Work to do:
Identify each line in the records below that contains the string "label" and copy those lines in full. Case counts.

******************************

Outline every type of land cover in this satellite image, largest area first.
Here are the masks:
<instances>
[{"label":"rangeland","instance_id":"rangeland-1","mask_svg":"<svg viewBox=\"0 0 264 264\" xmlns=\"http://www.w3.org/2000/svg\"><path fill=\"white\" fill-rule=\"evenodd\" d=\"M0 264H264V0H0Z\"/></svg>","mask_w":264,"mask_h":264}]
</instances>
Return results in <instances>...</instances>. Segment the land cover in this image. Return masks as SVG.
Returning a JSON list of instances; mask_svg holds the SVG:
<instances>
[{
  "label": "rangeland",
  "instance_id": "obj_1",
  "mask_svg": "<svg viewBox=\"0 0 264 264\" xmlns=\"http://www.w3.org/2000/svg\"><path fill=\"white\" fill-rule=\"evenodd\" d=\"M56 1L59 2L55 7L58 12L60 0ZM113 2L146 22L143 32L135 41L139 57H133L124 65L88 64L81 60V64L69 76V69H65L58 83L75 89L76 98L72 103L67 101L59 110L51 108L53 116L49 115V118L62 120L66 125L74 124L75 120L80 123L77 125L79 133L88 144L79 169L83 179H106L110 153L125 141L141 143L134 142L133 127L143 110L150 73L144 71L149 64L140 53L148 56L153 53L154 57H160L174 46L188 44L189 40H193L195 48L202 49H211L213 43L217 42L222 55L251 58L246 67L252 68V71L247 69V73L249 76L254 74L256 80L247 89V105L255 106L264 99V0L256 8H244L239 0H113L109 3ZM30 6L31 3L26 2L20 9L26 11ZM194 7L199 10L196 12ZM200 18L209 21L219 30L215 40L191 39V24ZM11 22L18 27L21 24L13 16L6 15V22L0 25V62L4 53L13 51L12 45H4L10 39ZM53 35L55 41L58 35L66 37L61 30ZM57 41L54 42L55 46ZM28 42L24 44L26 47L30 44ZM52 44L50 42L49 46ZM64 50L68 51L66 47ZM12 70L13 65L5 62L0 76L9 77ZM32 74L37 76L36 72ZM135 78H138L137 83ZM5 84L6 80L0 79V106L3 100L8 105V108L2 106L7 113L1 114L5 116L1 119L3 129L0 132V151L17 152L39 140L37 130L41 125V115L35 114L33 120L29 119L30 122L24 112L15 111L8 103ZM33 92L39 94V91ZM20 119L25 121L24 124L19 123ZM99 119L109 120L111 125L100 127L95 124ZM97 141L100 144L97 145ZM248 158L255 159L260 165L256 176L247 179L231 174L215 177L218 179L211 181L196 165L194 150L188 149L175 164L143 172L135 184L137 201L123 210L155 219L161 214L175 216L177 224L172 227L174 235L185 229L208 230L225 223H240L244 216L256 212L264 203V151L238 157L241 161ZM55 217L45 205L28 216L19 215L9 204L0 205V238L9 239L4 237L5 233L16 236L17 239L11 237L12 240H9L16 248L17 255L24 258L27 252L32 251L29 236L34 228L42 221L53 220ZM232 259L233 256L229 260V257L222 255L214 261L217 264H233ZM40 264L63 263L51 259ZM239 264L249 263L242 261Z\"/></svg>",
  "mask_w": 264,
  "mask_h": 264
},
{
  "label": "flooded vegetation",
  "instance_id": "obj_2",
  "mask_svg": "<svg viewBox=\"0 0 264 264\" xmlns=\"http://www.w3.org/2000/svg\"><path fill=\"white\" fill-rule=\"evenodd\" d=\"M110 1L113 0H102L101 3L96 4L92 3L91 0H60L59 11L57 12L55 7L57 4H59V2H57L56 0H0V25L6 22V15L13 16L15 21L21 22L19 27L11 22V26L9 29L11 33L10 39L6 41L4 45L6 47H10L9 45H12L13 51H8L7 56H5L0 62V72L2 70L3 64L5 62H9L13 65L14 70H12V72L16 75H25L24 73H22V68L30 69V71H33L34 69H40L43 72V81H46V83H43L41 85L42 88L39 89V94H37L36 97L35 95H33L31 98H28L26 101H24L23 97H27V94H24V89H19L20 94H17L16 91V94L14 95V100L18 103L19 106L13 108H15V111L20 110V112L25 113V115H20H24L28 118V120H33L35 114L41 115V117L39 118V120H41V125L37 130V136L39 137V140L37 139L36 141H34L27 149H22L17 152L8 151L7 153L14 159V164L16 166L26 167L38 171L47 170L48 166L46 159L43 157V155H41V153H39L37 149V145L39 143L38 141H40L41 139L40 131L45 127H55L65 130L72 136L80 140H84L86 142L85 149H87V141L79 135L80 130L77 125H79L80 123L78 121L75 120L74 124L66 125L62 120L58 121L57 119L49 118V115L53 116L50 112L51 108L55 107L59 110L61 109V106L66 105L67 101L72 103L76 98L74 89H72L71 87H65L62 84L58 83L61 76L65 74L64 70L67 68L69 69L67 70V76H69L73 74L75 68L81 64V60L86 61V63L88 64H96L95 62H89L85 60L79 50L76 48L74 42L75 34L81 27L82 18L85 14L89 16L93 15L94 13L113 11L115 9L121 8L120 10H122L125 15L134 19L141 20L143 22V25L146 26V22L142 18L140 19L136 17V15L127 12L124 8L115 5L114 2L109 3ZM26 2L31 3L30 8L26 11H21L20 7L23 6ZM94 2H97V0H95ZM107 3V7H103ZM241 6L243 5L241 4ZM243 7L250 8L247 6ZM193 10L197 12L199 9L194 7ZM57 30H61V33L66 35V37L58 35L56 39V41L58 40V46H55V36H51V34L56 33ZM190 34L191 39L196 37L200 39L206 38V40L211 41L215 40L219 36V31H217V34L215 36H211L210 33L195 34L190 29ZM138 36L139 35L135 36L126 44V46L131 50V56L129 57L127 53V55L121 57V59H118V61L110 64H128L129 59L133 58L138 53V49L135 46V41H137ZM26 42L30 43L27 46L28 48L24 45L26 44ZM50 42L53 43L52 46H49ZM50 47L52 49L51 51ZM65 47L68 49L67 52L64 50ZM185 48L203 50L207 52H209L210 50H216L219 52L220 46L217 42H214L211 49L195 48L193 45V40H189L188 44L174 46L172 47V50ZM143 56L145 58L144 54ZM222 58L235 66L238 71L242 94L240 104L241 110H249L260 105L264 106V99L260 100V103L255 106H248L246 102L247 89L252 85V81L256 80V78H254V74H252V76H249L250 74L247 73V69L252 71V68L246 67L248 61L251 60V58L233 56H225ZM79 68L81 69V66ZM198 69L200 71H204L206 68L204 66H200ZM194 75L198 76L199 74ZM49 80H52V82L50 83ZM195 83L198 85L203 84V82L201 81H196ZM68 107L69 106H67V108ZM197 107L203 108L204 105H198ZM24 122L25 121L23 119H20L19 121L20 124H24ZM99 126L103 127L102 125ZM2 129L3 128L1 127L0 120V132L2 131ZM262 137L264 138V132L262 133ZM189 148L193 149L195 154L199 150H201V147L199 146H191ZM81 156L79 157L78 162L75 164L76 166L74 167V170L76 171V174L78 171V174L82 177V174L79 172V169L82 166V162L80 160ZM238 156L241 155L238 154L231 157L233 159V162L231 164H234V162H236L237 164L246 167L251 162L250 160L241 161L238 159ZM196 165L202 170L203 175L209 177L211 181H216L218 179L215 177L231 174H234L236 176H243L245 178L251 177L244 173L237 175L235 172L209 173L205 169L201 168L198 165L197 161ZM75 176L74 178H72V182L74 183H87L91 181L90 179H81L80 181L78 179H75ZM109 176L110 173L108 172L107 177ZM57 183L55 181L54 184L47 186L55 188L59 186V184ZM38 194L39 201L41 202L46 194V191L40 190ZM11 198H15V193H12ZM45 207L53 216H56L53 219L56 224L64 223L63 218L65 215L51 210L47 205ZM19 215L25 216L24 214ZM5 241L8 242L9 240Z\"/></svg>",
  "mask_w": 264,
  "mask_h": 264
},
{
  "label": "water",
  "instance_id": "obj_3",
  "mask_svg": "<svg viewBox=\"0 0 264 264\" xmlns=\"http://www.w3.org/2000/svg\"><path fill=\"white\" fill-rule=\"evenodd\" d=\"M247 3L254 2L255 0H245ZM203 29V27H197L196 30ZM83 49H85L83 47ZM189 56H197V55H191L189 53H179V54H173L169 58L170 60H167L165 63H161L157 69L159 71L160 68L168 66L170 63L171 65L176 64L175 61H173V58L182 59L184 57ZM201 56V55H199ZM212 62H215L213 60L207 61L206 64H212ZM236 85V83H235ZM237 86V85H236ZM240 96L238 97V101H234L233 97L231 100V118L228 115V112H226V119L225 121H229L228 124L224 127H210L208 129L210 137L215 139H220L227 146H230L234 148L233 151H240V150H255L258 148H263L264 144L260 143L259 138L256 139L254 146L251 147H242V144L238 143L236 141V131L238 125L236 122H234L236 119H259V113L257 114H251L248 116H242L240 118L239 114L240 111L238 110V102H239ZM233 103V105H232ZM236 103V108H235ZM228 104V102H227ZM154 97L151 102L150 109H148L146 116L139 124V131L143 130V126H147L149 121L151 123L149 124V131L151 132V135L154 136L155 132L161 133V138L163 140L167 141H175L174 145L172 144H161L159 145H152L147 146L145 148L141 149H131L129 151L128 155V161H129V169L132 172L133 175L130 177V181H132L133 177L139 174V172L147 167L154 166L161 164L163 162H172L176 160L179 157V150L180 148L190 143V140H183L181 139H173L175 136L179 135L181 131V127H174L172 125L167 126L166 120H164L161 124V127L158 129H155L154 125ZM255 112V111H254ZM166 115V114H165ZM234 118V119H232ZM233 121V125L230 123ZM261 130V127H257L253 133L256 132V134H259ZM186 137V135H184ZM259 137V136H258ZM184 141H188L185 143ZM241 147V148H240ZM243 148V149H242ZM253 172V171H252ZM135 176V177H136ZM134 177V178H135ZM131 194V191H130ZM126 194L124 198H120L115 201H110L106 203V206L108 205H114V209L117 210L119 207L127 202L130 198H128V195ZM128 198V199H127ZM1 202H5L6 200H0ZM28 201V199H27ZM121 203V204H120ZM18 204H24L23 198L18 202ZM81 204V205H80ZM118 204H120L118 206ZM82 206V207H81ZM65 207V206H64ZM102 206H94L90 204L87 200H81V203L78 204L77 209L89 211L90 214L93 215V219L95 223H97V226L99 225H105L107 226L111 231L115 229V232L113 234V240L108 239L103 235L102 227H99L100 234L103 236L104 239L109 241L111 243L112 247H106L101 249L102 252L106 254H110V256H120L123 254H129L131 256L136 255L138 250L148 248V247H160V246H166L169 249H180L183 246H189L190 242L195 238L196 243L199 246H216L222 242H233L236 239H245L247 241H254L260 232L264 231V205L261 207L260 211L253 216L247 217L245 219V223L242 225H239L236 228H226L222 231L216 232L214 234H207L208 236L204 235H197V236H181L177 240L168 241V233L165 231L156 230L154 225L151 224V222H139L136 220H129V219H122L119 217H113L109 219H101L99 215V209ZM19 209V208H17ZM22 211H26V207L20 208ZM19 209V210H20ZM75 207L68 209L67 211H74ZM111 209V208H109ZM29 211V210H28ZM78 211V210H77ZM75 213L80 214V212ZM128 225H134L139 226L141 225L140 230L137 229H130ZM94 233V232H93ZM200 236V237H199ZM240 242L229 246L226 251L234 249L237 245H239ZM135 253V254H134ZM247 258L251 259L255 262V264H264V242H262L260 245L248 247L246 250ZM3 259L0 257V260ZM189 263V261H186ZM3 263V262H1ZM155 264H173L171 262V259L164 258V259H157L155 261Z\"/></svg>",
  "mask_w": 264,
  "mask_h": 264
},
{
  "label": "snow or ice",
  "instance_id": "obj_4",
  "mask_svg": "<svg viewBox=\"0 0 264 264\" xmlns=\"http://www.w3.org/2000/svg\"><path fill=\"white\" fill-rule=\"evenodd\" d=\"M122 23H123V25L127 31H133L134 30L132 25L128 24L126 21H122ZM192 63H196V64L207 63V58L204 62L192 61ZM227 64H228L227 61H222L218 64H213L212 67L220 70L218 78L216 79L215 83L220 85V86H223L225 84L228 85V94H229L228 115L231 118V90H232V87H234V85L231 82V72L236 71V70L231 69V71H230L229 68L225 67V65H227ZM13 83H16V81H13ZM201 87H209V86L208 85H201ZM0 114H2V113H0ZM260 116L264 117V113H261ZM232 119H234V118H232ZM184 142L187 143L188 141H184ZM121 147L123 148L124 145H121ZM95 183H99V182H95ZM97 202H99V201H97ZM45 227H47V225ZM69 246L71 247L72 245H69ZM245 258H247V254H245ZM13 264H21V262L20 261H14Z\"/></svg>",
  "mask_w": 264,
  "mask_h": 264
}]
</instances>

******************************

Result for this exercise:
[{"label":"rangeland","instance_id":"rangeland-1","mask_svg":"<svg viewBox=\"0 0 264 264\" xmlns=\"http://www.w3.org/2000/svg\"><path fill=\"white\" fill-rule=\"evenodd\" d=\"M0 264H264V0H0Z\"/></svg>","mask_w":264,"mask_h":264}]
  "label": "rangeland",
  "label": "flooded vegetation",
  "label": "water",
  "label": "snow or ice",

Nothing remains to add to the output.